The mechanism of action of deep brain stimulation remains controversial. Because both ablation and stimulation of a given target have a similar clinical effect, it was assumed that stimulation caused a functional blockade. With both approaches, it is probable that the remaining motor systems in the brain stem, thalamus, and cortex are able to compensate more effectively for the abnormal activity associated with the parkinsonian state. Whatever the mechanism, it is clear that these approaches can offer impressive results in properly selected patients with PD, as well as in patients with other movement disorders.

Although deep brain stimulation can be very effective, serious complications occur in 1% to 2% of patients who receive the device.72 Even in the best hands, approximately 15% of patients require a second operation to treat complications or improve efficacy.

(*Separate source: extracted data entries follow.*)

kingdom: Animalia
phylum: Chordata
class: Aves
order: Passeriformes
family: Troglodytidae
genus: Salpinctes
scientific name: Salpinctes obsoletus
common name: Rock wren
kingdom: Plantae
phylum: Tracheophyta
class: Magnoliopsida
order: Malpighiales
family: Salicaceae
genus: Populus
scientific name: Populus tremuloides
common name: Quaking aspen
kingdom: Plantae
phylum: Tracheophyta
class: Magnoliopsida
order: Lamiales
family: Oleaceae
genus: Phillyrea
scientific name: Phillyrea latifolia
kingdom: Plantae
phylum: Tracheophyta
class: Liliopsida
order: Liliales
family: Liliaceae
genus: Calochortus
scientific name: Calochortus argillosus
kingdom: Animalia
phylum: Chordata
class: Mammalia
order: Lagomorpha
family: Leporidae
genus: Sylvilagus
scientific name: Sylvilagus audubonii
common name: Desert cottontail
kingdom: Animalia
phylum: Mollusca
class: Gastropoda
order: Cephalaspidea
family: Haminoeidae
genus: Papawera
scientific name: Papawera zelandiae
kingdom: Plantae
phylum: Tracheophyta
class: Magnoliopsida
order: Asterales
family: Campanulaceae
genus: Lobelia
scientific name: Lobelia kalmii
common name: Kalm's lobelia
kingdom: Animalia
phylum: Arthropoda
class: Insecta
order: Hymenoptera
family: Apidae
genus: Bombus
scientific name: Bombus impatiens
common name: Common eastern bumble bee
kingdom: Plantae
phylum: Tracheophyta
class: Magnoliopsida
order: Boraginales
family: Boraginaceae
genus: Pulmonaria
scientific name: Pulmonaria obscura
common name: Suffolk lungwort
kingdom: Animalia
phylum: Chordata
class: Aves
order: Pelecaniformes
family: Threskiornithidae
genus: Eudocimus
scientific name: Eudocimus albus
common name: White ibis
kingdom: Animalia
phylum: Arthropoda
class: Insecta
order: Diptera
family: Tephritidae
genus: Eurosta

Although neurotransplantation of dopamine-producing fetal cells once seemed promising, the results from two large controlled clinical trials have proved considerably disappointing.73 The first study showed only modest benefit in patients younger than 60 years, and it showed no benefit in those older than 60 years. Moreover, a number of patients developed dyskinesias, which occurred when the patients were off medication. The second study showed similar findings with regard to benefit and the development of dyskinesias. Because of this, as well as the considerable obstacles to obtaining sufficient fetal tissue and the opposition to the use of fetal tissue on ethical grounds, this approach is now viewed as purely investigational. Conceivably, other sources of replacement dopaminergic cells (e.g., carotid body cells, stem cells, or encapsulated, genetically engineered cells capable of producing levodopa, dopamine, or trophic factors) may prove more successful. An open-label trial of direct infusion of glial cell-derived neurotrophic factor (GDNF) to the putamen in a small number of patients with PD raised hopes for this approach; however, in a subsequent randomized, double-blind trial of GDNF administered through an implanted intra-cerebroventricular catheter, patients showed no improvements in parkinsonism.